*WHAT YOU ARE ASKED TO DO*
Your answer should consist of the lines below that hold the word "ldots".

+++

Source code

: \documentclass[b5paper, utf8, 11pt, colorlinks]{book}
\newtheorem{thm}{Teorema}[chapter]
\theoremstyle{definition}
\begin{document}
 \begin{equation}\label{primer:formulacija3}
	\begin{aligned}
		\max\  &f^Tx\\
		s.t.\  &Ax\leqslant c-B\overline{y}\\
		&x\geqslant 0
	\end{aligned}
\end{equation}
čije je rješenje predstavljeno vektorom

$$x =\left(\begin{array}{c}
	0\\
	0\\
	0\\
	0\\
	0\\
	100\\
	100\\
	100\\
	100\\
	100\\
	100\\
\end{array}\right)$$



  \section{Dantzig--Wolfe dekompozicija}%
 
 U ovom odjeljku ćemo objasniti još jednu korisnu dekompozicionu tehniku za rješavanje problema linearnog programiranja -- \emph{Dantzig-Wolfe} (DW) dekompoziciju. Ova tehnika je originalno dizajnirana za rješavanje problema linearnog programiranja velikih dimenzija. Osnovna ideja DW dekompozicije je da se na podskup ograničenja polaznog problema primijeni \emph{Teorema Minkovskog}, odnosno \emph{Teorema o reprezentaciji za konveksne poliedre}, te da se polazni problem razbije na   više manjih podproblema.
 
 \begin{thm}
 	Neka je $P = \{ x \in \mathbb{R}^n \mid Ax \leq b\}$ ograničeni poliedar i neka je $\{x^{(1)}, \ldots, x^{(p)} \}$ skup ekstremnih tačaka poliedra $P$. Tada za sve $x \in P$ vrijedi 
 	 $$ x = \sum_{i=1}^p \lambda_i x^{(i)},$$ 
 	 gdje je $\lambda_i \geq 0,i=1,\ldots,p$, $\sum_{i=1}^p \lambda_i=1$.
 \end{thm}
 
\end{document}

+++

*WRITTEN ANSWER*
 	Neka je $P = \{ x \in \mathbb{R}^n \mid Ax \leq b\}$ ograničeni poliedar i neka je $\{x^{(1)}, \ldots, x^{(p)} \}$ skup ekstremnih tačaka poliedra $P$. Tada za sve $x \in P$ vrijedi 
 	 gdje je $\lambda_i \geq 0,i=1,\ldots,p$, $\sum_{i=1}^p \lambda_i=1$.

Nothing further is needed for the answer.